If you’re anything like me, there are many people in this world, in your town - possibly in your own street - that you don’t like. Maybe they have a bad reputation, perhaps you’ve seen them behaving badly, or you might even dislike something about them that you would never refer to in public, such as their race or sexual orientation!
We are conditioned to think of liking as a mild form of loving. Let’s begin in the dictionary, where we find “like: verb, find agreeable or enjoyable or satisfactory; choose to have, prefer.” “love: verb, feel deep fondness for; delight in, admire, greatly cherish.” So, there is some justification for that view of one being a more intense form of the other. But ...
In the Gospels, ‘love’ is found with either ‘God’ or ‘Jesus’ some 40 times. Only twice is this not in the context of love either by or for the Divine; these are in the two accounts of the parable of the servant who had two masters and ‘loved the other’ (Matt. 6:24, Luke 16:13). Substitute ‘like’ for ‘love’, and the number of incidences is halved but, more significantly, all but one of these is descriptive, e.g, ‘like a child’, ‘like a dove’ and so on. The only exception is ‘sir, we would like to see Jesus’ (John 12:21). None of the Biblical examples shows ‘like’ as an emotion between two people.
I feel justified, therefore, in claiming that the emotion to which Scripture exhorts us is to love, and it is the same love that God has for mankind ... all of mankind. Liking is altogether different, and I’d say that the dictionary’s definition of finding something agreeable is not far from the mark. If we look at some of the folks with whom we share our living space and find them ‘not agreeable or enjoyable’ because of how they look or smell, or what they do, then that’s no more than a matter of preference. It’s part of our God-given individuality that we enjoy some things and not others.
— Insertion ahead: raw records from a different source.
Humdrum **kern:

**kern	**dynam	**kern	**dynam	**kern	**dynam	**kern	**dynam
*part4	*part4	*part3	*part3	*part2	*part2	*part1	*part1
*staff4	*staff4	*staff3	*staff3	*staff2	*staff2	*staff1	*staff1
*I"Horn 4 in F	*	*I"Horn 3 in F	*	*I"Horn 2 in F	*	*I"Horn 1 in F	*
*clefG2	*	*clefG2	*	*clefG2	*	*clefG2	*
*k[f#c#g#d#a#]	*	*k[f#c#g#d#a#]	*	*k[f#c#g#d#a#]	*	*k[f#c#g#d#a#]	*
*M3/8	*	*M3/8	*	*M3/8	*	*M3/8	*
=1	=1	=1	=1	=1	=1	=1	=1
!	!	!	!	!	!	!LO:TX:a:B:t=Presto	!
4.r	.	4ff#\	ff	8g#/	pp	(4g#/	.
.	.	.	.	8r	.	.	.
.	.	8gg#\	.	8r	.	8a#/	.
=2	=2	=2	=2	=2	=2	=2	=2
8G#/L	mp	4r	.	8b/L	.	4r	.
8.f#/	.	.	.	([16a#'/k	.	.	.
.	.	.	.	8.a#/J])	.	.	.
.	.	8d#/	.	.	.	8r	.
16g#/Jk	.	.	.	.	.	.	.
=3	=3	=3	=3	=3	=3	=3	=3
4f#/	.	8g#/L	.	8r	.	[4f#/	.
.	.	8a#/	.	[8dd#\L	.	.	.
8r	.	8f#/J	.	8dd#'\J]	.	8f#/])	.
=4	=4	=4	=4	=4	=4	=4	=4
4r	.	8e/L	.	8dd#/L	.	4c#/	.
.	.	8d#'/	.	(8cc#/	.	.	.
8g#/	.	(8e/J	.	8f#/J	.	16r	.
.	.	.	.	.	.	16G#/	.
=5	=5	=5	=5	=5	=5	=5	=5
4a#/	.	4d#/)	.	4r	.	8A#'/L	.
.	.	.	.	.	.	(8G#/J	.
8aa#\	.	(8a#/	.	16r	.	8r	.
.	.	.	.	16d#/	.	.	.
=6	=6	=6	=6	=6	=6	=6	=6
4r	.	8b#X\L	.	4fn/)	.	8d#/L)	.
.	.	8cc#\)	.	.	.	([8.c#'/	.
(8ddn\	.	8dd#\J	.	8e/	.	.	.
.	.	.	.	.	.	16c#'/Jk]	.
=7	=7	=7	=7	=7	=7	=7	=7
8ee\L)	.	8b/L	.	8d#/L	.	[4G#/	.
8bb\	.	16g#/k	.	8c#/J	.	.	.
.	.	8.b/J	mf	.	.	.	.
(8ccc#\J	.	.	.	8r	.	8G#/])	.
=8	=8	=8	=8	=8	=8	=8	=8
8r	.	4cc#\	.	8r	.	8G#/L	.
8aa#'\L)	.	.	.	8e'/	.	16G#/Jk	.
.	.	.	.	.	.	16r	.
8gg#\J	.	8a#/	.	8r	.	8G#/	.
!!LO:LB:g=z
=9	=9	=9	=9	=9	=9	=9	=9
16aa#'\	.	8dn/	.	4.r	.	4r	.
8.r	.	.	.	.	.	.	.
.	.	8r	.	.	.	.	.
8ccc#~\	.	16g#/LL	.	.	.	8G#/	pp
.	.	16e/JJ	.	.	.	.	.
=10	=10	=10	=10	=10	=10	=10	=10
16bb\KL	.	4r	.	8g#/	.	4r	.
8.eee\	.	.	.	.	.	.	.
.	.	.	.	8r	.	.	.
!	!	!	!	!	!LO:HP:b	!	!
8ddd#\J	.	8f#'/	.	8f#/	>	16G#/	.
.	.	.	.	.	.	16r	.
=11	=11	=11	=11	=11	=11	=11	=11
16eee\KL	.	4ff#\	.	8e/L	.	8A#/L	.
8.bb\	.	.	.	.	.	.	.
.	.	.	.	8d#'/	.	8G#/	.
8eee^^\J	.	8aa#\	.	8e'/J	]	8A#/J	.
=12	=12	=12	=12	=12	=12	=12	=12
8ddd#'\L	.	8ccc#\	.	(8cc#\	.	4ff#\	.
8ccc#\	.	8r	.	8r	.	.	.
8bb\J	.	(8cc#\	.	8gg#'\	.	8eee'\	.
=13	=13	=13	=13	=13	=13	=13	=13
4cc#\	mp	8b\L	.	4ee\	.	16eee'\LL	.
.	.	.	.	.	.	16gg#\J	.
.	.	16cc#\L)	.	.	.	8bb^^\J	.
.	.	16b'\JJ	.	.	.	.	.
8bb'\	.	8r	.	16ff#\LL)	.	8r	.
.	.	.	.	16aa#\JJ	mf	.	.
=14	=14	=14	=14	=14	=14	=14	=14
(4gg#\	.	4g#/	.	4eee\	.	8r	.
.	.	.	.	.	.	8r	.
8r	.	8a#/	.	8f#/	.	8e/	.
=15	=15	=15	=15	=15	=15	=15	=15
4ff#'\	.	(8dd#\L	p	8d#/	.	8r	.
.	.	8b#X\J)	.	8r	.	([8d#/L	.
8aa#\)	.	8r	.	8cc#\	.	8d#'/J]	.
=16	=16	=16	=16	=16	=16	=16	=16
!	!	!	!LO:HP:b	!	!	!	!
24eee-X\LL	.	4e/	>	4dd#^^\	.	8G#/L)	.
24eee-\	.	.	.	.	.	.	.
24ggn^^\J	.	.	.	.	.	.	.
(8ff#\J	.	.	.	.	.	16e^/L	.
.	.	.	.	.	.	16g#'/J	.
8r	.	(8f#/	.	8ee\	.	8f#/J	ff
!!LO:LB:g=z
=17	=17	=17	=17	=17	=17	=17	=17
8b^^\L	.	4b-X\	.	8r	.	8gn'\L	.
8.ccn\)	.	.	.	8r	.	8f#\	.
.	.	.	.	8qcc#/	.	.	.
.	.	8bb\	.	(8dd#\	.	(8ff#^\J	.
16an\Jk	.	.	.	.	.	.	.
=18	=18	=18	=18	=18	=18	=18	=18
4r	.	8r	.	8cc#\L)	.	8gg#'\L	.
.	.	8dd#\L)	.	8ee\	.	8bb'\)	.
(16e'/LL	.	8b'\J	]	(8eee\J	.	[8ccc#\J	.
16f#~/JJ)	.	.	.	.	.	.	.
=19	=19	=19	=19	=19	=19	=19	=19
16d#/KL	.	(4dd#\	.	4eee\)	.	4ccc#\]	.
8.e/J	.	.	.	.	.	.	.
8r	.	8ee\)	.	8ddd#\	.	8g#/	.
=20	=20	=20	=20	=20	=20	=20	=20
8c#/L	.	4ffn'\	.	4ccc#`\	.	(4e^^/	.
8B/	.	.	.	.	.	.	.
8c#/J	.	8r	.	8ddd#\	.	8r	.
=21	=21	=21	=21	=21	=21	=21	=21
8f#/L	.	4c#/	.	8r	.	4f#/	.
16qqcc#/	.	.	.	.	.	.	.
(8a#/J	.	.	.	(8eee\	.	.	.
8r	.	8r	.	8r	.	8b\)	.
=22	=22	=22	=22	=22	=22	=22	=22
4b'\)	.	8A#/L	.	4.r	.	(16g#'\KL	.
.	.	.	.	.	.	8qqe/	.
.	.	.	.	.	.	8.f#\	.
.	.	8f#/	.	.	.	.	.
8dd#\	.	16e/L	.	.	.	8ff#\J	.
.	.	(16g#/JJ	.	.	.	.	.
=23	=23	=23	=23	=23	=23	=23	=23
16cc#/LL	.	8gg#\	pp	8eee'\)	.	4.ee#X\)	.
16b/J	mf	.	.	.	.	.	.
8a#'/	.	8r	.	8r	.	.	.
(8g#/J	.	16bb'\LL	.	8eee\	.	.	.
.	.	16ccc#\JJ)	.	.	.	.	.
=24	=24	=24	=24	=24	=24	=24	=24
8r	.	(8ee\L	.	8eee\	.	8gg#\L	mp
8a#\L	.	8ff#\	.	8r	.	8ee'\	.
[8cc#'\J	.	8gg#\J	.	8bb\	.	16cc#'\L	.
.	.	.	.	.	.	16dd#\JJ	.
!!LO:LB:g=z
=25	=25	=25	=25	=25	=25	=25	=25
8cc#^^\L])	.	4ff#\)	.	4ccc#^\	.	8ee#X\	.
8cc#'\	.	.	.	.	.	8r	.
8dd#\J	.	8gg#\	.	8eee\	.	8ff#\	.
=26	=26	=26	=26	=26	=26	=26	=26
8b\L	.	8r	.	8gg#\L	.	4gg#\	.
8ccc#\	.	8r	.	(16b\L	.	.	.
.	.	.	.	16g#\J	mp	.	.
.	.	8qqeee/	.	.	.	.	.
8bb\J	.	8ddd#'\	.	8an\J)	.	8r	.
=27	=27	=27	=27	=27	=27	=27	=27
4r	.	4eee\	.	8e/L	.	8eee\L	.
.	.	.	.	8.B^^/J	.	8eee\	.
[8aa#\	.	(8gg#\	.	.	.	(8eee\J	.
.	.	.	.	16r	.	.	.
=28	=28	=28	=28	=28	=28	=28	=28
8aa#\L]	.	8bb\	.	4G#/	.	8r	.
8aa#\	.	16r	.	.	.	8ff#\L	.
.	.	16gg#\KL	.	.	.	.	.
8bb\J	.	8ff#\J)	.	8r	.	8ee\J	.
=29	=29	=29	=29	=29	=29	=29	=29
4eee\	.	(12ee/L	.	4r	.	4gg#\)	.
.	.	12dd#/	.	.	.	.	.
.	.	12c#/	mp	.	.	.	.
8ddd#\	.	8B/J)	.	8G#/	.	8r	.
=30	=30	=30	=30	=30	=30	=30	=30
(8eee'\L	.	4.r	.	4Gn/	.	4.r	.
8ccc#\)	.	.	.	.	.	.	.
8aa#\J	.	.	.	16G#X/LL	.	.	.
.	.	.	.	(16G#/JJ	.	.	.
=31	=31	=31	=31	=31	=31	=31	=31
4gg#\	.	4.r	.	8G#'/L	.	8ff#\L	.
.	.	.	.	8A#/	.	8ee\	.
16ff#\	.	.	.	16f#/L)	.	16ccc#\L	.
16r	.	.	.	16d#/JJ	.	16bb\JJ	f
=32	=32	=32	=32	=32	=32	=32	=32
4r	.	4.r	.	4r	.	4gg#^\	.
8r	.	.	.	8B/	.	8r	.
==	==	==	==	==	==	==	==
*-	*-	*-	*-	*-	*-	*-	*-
What is important is how we treat them. Jesus tells us to ‘love one another ... as I have loved you’ (John 13:34), and the issue is really how we express that love. The challenge is to treat those we don’t like the same as we treat those that we do, and whose company we do enjoy. If we do things for our friends, smile at them and joke with them, we should be no less willing to treat that refugee family or the smelly tramp on the street corner in exactly the same way.